Ukrainian Currency Drop Raises Farm Input ConcernWhitney McFerron
Ukraine’s plunging currency is raising concern that farmers may reduce purchases of fuel and pesticides later this season even as spring planting accelerates to the fastest pace in six years.
The hryvnia tumbled 24 percent in 2014, making it the worst-performing currency this year, amid political unrest and economic concerns that spurred the country to seek a bailout from the International Monetary Fund. While farmers in Ukraine bought most of the seeds needed for spring planting before the crisis, the declining currency will make other inputs more expensive, and corn yields may drop from the past year, said Dan Basse, president of Chicago-based researcher AgResource Co.
“For small- and medium-sized farms, the deliveries of all inputs including fuel could be a problem,” Sergey Feofilov, the general director of agriculture researcher UkrAgroConsult, said by telephone today from Kiev. “Poor agrarian technology and worse weather could result in lower yields and lower grain production.”
Ukrainian farmers planted 1.5 million hectares (3.7 million acres) of early spring crops including wheat and barley as of today, 52 percent of the intended area, the country’s Agriculture Ministry said. Farmers are planting at the fastest rate in six years, according to UkrAgroConsult. Corn sowing doesn’t usually start until April. Ukraine is the world’s third-biggest corn exporter, sixth-largest wheat shipper and top grower of sunflower seed, U.S. Department of Agriculture data show.
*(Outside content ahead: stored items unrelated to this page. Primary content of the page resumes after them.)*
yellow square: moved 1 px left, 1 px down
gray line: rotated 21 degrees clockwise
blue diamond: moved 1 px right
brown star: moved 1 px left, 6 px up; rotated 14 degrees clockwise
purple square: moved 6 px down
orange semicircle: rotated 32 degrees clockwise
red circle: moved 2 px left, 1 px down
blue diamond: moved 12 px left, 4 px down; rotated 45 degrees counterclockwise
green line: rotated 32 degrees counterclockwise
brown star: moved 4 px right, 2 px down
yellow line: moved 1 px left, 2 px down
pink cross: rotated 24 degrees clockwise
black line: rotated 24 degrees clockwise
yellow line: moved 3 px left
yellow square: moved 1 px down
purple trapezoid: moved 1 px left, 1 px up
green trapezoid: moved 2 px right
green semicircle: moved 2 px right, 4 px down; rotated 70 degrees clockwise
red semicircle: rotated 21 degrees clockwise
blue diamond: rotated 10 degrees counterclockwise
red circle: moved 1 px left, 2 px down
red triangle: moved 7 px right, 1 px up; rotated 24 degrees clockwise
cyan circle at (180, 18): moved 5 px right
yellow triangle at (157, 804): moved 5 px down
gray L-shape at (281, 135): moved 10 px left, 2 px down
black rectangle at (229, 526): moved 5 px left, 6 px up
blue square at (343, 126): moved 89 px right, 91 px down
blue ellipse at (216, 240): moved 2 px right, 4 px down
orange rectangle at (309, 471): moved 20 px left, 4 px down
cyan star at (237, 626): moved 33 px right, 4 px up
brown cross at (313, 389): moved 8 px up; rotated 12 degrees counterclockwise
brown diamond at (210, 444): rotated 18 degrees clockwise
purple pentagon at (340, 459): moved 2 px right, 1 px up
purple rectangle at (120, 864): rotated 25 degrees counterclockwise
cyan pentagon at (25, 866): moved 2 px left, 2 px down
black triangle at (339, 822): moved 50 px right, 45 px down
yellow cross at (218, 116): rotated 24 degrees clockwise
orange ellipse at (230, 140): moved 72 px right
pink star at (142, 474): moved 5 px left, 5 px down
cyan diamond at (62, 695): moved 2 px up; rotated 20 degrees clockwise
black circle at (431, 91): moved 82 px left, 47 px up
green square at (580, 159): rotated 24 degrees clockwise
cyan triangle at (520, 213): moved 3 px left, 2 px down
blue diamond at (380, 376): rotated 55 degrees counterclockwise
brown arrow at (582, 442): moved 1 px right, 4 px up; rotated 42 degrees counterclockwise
Ukraine’s corn harvest may be about 26 million metric tons in 2014-15, Basse said, similar to an estimate of 25.7 million tons from the Institute for Agricultural Market Studies, a Moscow-based researcher. That would be 16 percent less than the prior season’s harvest of 30.9 million tons, USDA data show.
World leaders gathered in The Hague today to discuss Ukraine amid growing concern over a Russian build up on its neighbor’s border as pro-Kremlin troops seized a Ukrainian base in Crimea. Ukraine is seeking a $15 billion bailout loan from the IMF after reserves sank to a nine-year low, while foreign-currency debt due this year totals $10 billion.
“Political instability makes people cautious,” Kees Vrins, the president and founder of Allseeds, a Kiev-based sunflower oil trader, said in an interview in Geneva on March 21. “It makes them delay decisions, such as purchasing delays and investing in new machinery.”
Corn prices in the Black Sea region have climbed about 21 percent since the beginning of the year to $248 a ton on March 21, according to a gauge from the London-based International Grains Council, which tracks weighted average prices from Ukraine and Russia. Prices on the Chicago Board of Trade, the global benchmark, rallied 14 percent this year after tumbling 40 percent in 2013 on prospects of record global production.
The USDA said March 12 that while delivery of most input products including fuel and fertilizer hasn’t been interrupted in Ukraine, use of some chemicals and hybrid seeds might decline from last year if currency exchange rates don’t improve.
“We are uncertain yet about supply availability, especially as we start to look at some of that fuel coming from Russia,” AgResource’s Basse said in an interview last week at the company’s outlook conference in Geneva. “It’s going to cost Ukraine more in their local currency.”